Mr Muscle will not take a Diet Coke break
Women have long fought against sexism but men are just as much victims of gender stereotyping
Walk with me, if you will, as I share my idea for the film script that is going to help me crack Hollywood. It’s a fresh spin on Justice League, the movie about a superhero team based on comic favourites such as Spiderman and Cyborg. Except my version won’t feature Batman or Flash Gordon, but rather the likes of Nanette Newman during the heady days of her turn as the Fairy Liquid housewife. Throw in Oxo mum and that scary woman who used to sing about shake and vac-ing her carpet, and my oestrogen-charged blockbuster can’t possibly fail.
At the very least, it could serve as a fitting memorial to all those domestic superwoman stereotypes soon to be laid to rest by the Committee of Advertising Practice (CAP). This organisation, which sets the advertising industry’s rules, is planning a crackdown on the way men and women are portrayed in adverts.
But here’s the Oxo-flavoured beef: most complaints about gender stereotyping usually bemoan the way women are portrayed. The weary mum freighted with school-run anxiety and piles of washing-up. Or the cheery housewife with the toothpaste smile putting tea on the table for her grateful husband and 2.4 kids. How can this be happening, shriek feminists, when we have a female prime minister and the head of the supreme court is a woman for the first time?
Yet there’s nothing but silence from the smouldering bra-burners when it comes to the way our advertisers treat men. And it can be outrageous. For every Milk Tray man, there are hundreds of hapless dads incapable of locating the washing machine or boiling an egg. Men are constantly depicted as hopeless cases, fixated by DIY, bamboozled by the dishwasher, and too obsessed with the football to care about what the children are up to.
That is just not a fair reflection of reality. In these enlightened times, many fathers far exceed the cliché of the ineffective new man. The competing pressures of two working parents means that most dads have had to become domestic gods, whether they want to or not. But many enjoy the chance to spend time with their little ones or turn in a showstopping salmon en croute. One poll found that a third of men do everyday cooking and teach their children in the process. Nearly a fifth of men would do most of the childcare if they also had access to six weeks’ paternity leave paid at 90 per cent of their salary, according to Gorvins Solicitors.
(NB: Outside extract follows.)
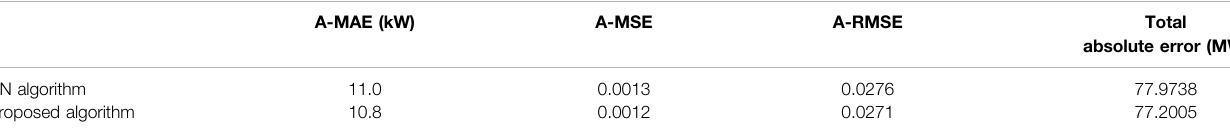
TABLE 3 | Error comparison between NN and proposed forecasting algorithm based on 200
Such outdated stereotyping of men does women no favours either – if we buy in to the idea that they’re hopeless around the house, it only means we’ll continue to do the majority of the chores and childcare.
And what example does it set our offspring, especially when it infects children’s TV, too? In the enormously popular Peppa Pig, for example, Daddy Pig may seem to be a hardworking chap who wants to look after his family. Yet he is all too regularly treated as a cretinous incompetent and an object of fun. When he starts exercising and tells Peppa that he’s “naturally fit”, she fat-shames him with a corrosive response: “You don’t look very fit – your tummy is big!”
The fact is that men suffer just as much, if not more, from stereotyping than women. Yet in a stroke of counter-intuitive sexism, the unspoken view is that men can take it.
The silence was deafening, for example, when the Diet Coke man flexed his pecs while taking five minutes off from his window cleaning job, even though his routine drink break reduced the spectating typing pool to dribbling wrecks. This kind of sexual objectification was dismissed as a bit of a laugh. But imagine the outcry had the fulcrum of the campaign been a bunch of hod carriers wolf-whistling a passing tootsie. Men have body image issues, too.
Sometimes the stereotypes can reflect reality. There will always be high-flying women who still want to maintain control in the kitchen (or my second office, as I tell my husband). Equally, many men are reduced to default domestic helplessness because women prefer to do things “their way”.
But when they’re unfair, change has to apply equally.
Meanwhile, I’m working on my movie script, which I’m thinking of calling Mr Muscle. A reference to brawny super power or a great way to clean the bathroom? Ladies and gentlemen, take your pick.